(ИСТОЧНИК)
Оглядываясь на пройденный путь, все чаще звучит вопрос не столько о темпах роста, сколько о качестве государственной модели, устойчивости институтов и доверии общества к будущему. Именно эти параметры все отчетливее проявляются в политическом курсе последних лет, который последовательно обозначает президент Касым-Жомарт Токаев.
О том, какие достижения независимого Казахстана действительно имеют системное значение, как формировалась уверенность в будущем и почему прагматизм стал ключевым элементом государственной стратегии, размышляет Хавьер М. Пьедра — эксперт в сфере международного развития, многие годы работавший и живший в нашей республике.
— Если рассматривать День Независимости как точку стратегической оценки, какие результаты развития Казахстана вы считаете принципиально важными сегодня?
– Когда мы говорим о независимости, важно понимать, что она измеряется не только формальным суверенитетом, но и способностью государства сохранять внутреннее равновесие в сложные периоды. Именно поэтому мысль, которую президент Касым-Жомарт Токаев неоднократно подчеркивал — о единстве, спокойствии и стабильности, — имеет фундаментальное значение.
Казахстан на практике доказал, что может сохранять целостность многоэтничного и многокультурного общества, не скатываясь в конфликты и радикализм. Это особенно важно на фоне глобальной нестабильности и примеров других стран, где подобные вызовы приводили к распаду институтов и утрате управляемости.
Кроме того, Казахстан сумел выстроить сбалансированные отношения с соседями, обеспечить экономические свободы и создать пространство возможностей для молодежи. Даже при наличии коррупции, институциональных слабостей и человеческих ошибок государство не утратило стратегического курса. Это говорит о наличии внутреннего «якоря» устойчивости, который и является одним из главных достижений независимости.
— Насколько, на ваш взгляд, за годы независимости в Казахстане сформировалась «уверенность в будущем» как устойчивая общественная установка?
— В начале 1990-х годов уверенности в будущем не было практически нигде в регионе. Экономический спад, распад привычных социальных связей, неопределенность — все это формировало атмосферу тревожности. Казахстан прошел через этот этап, как и другие постсоветские государства, но сумел выйти из него с более устойчивыми институтами.
Постепенно государство выстраивало социальные и управленческие механизмы, которые снижали уровень хаоса в повседневной жизни. Это не означало отсутствия проблем, но означало предсказуемость. А предсказуемость — ключевой элемент уверенности в будущем.

(ПЕРЕЧЕНЬ ДАННЫХ)

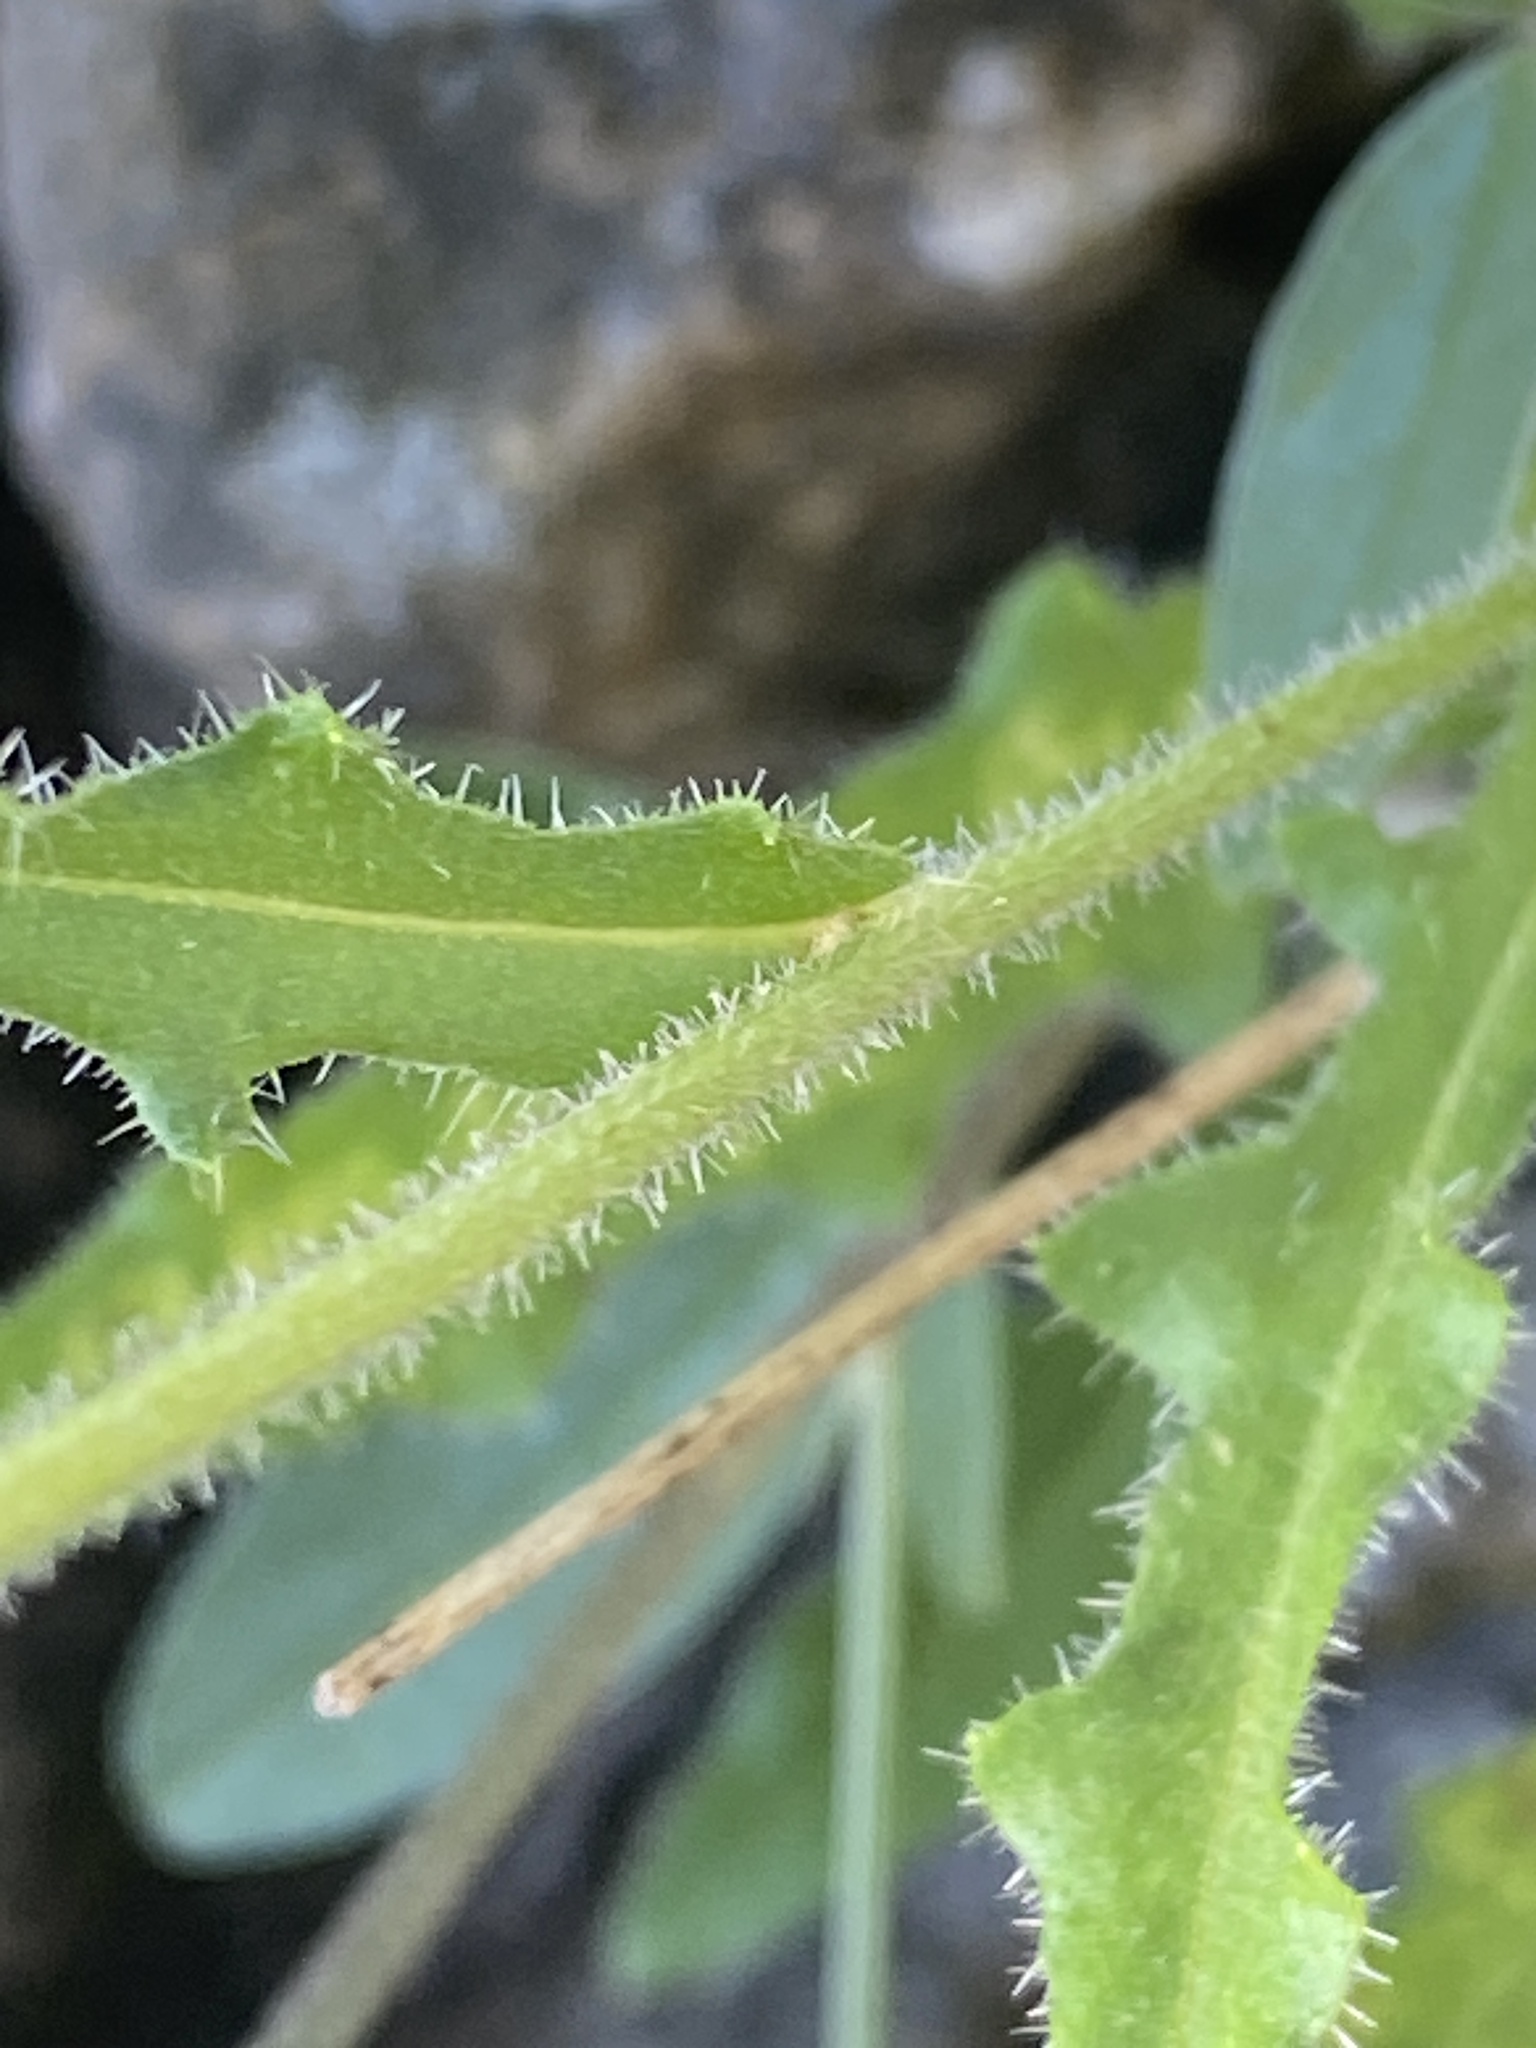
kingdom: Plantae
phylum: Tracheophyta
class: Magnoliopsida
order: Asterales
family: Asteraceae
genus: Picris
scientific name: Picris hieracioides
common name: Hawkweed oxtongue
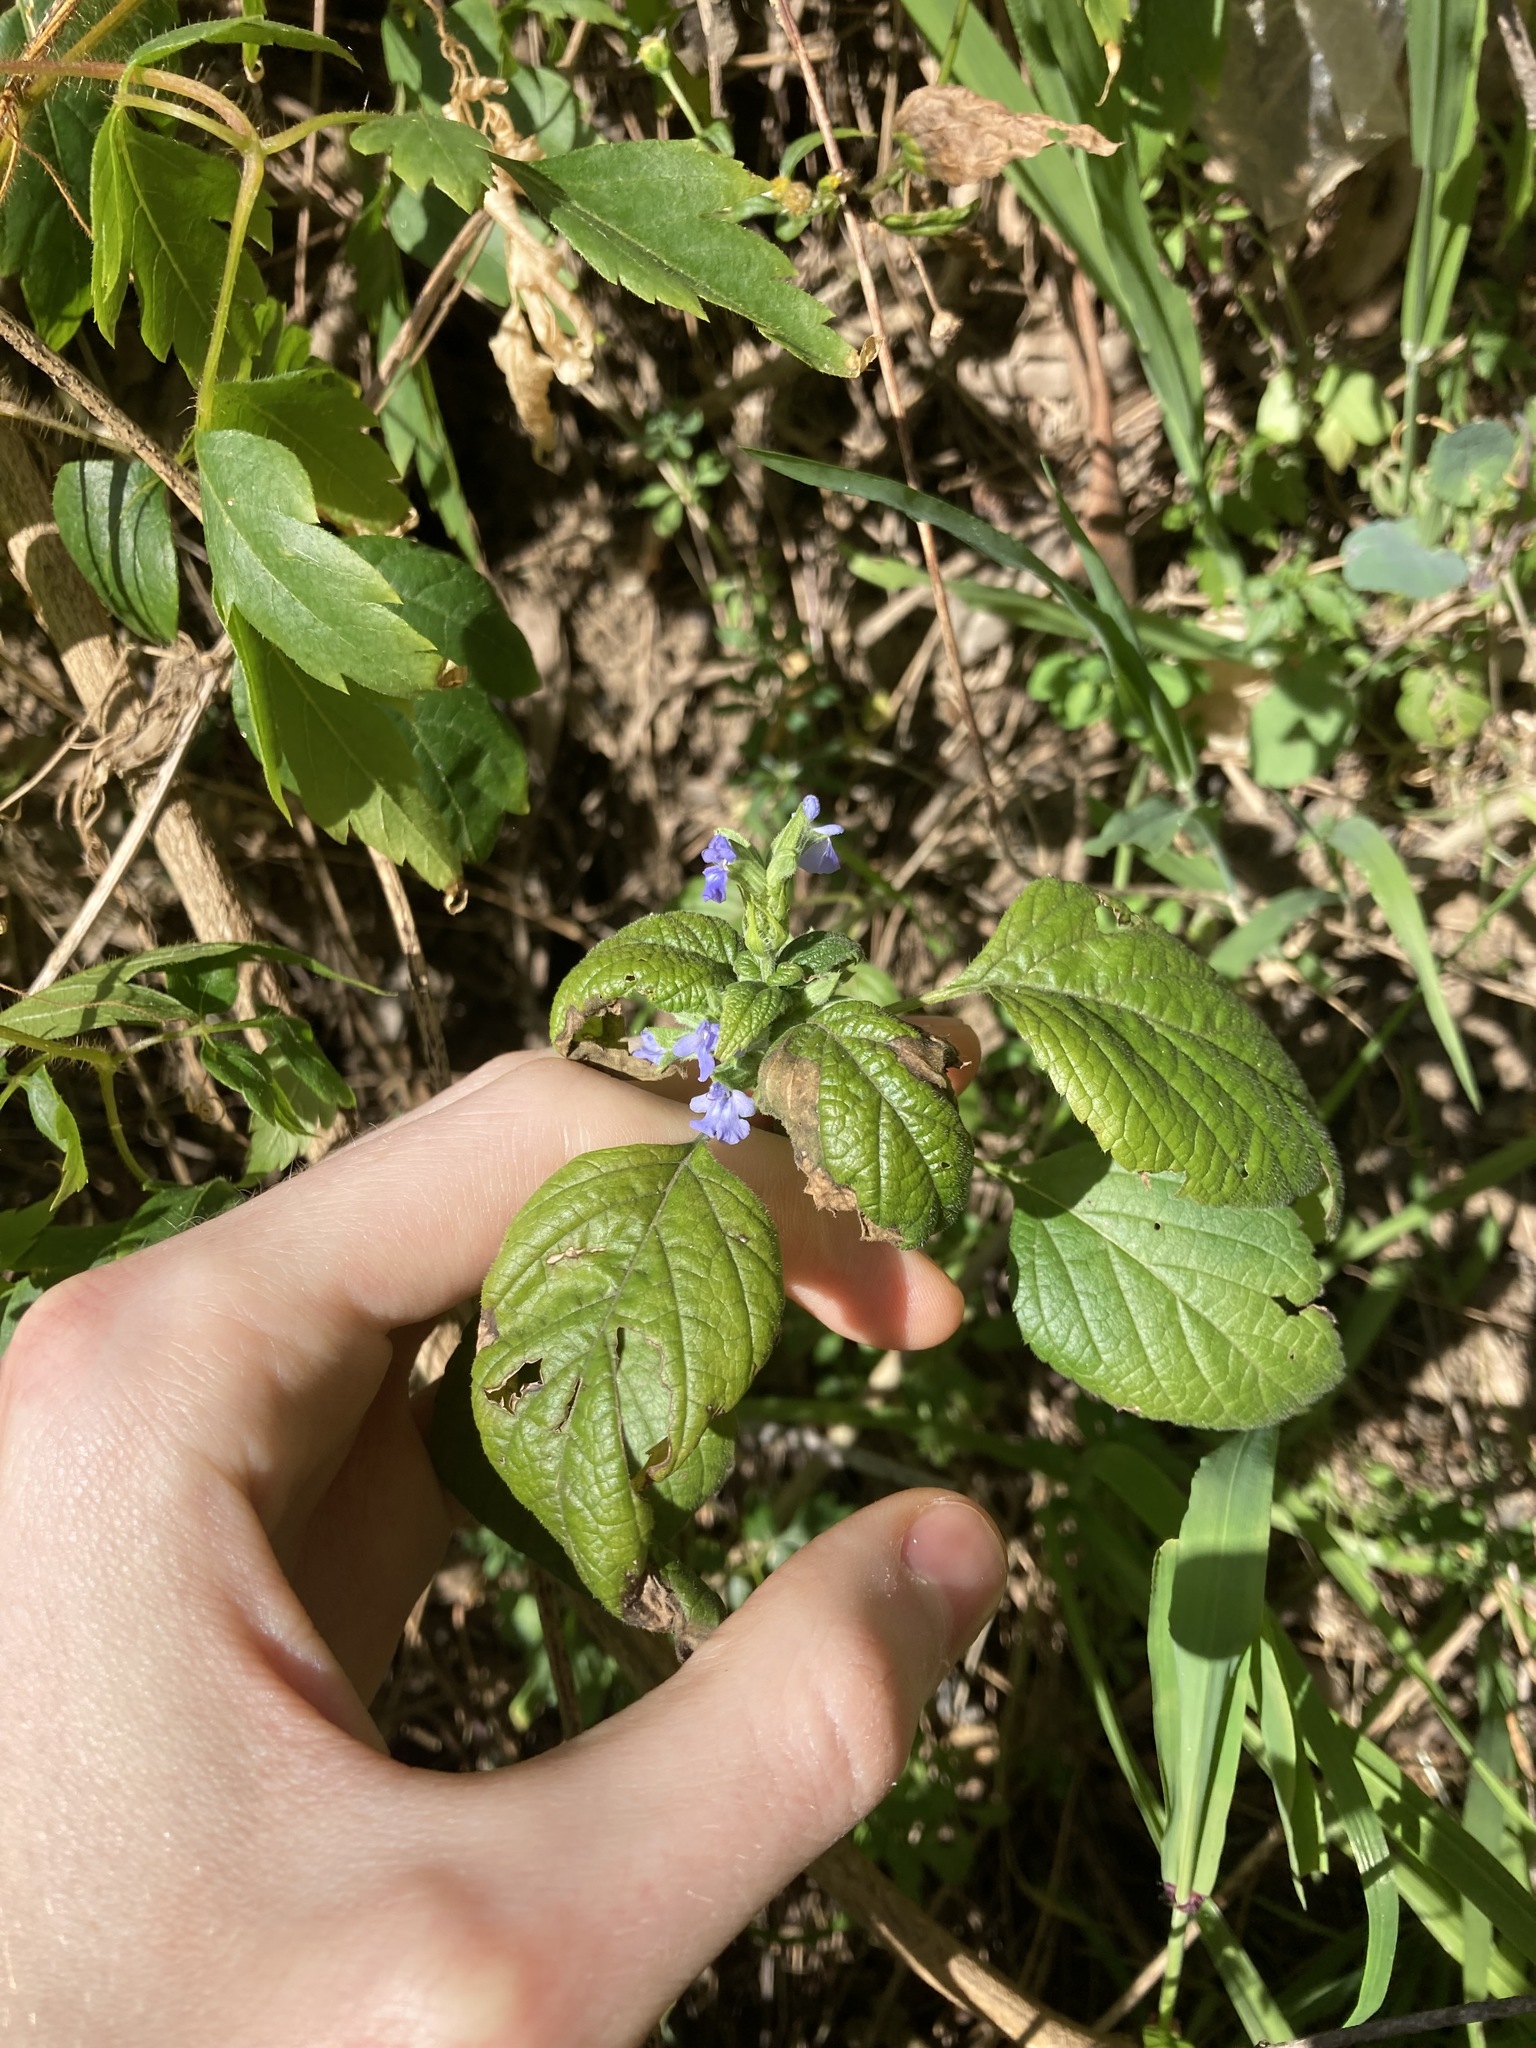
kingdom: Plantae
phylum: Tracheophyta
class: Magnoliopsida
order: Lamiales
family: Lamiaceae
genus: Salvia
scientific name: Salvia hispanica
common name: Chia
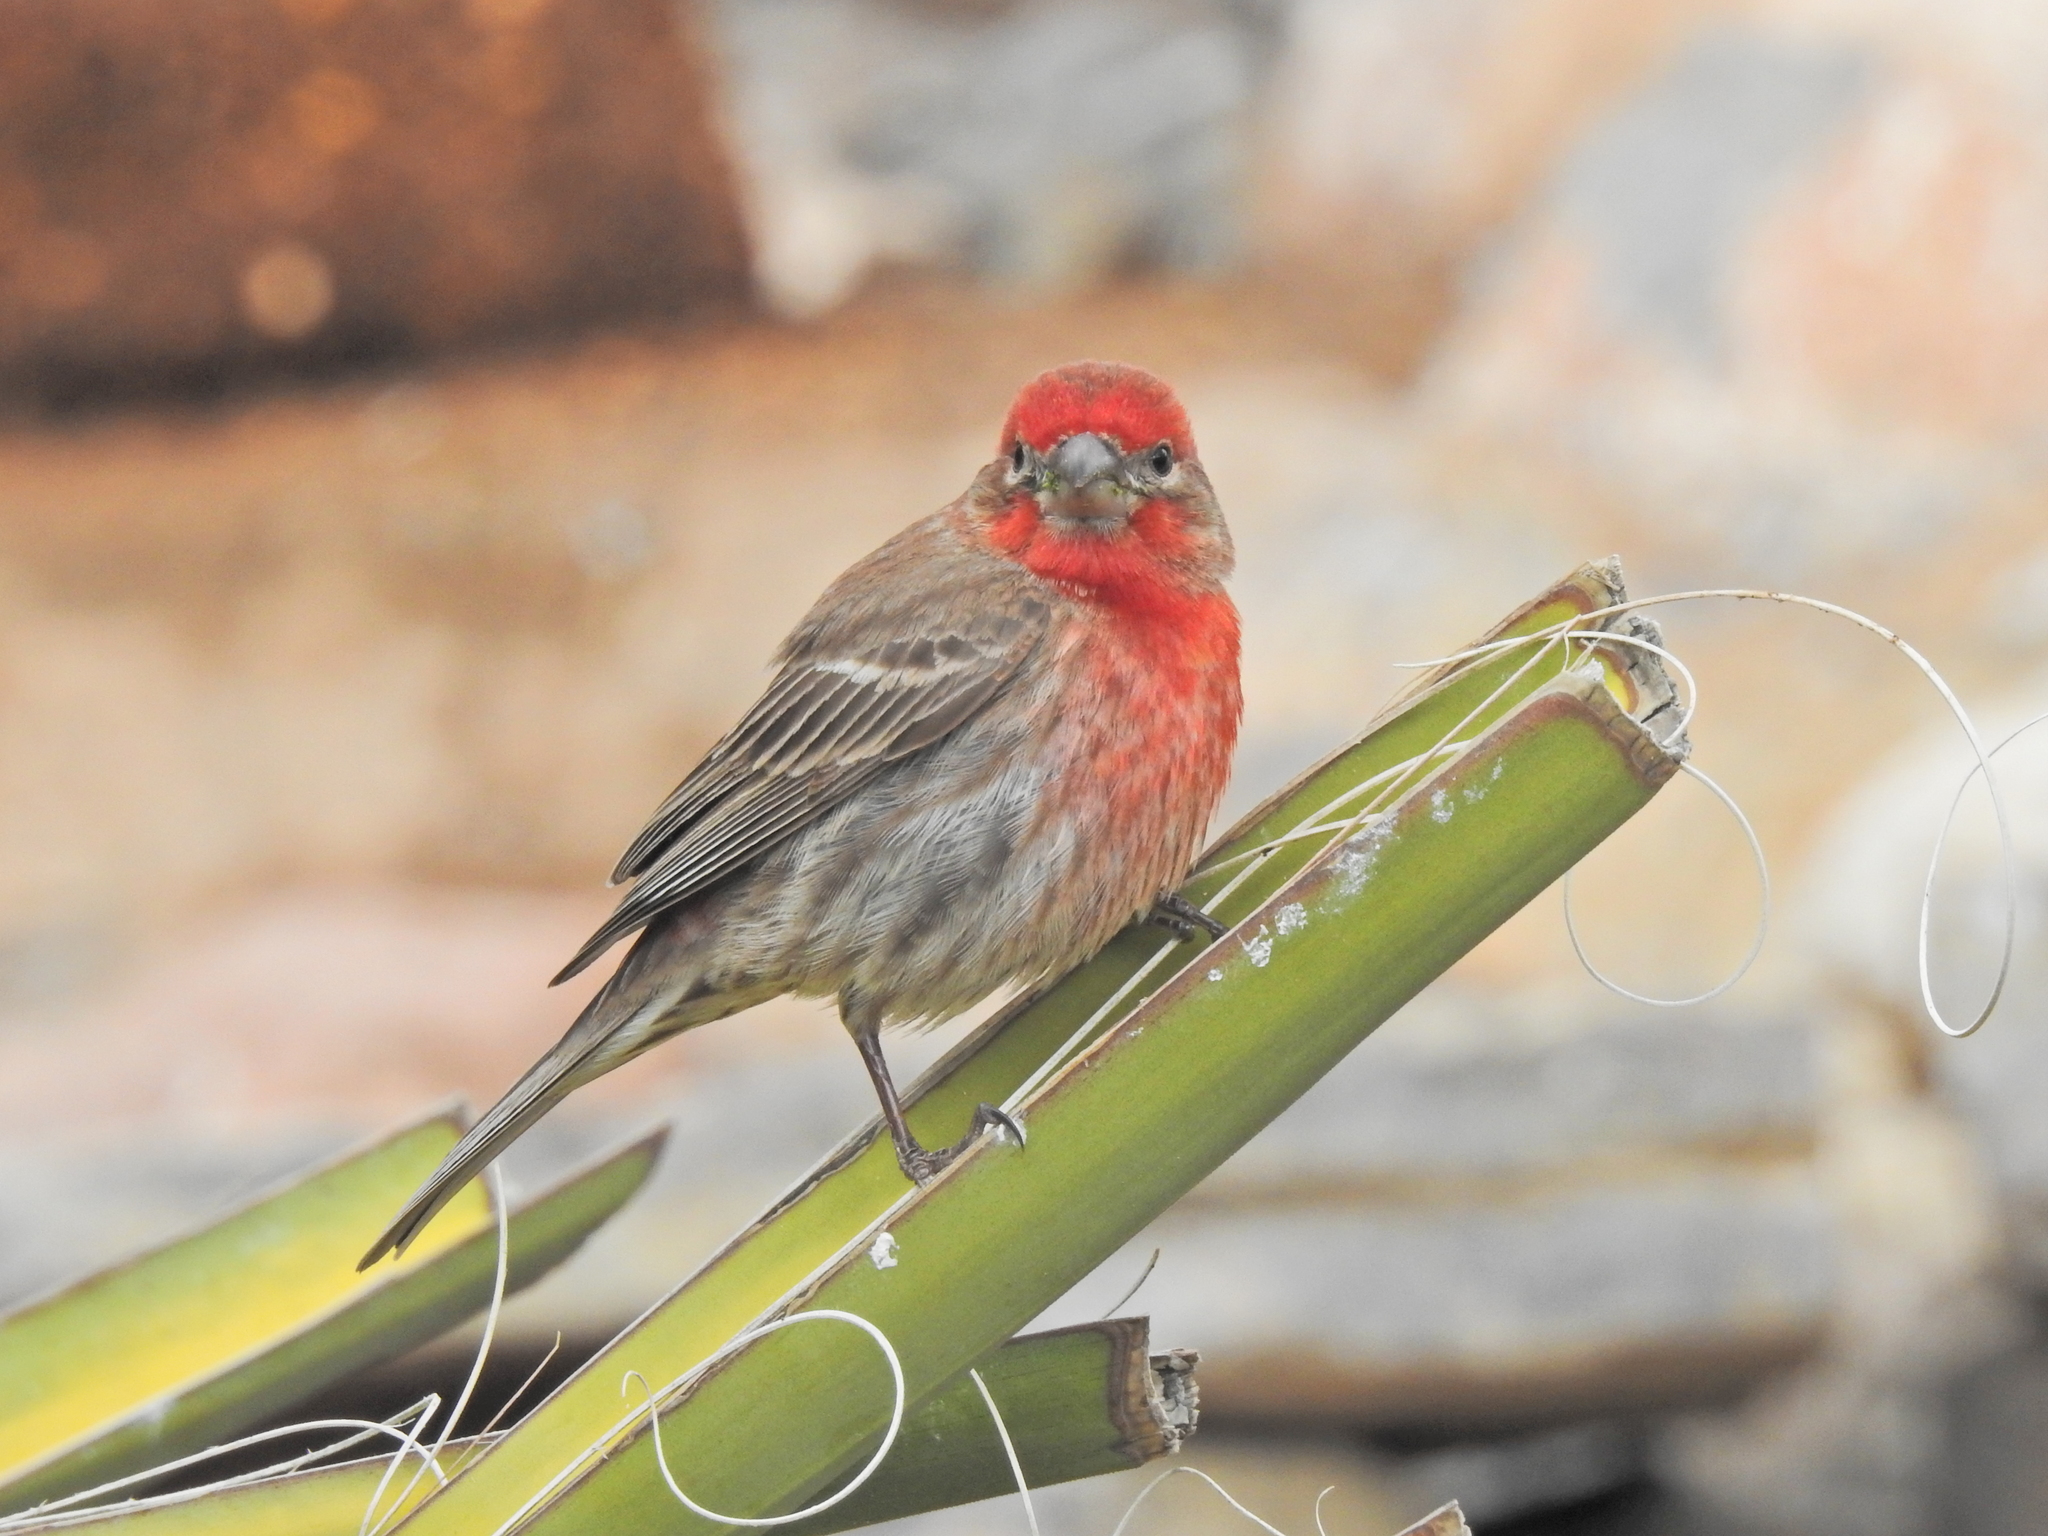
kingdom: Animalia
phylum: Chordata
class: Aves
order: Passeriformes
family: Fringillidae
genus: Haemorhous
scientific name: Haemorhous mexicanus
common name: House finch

(ЗАДАНИЕ) Что, согласно источнику, является ключевым элементом уверенности в будущем? Эти данные для работы с источником не понадобятся.

(ОТВЕТ) Предсказуемость.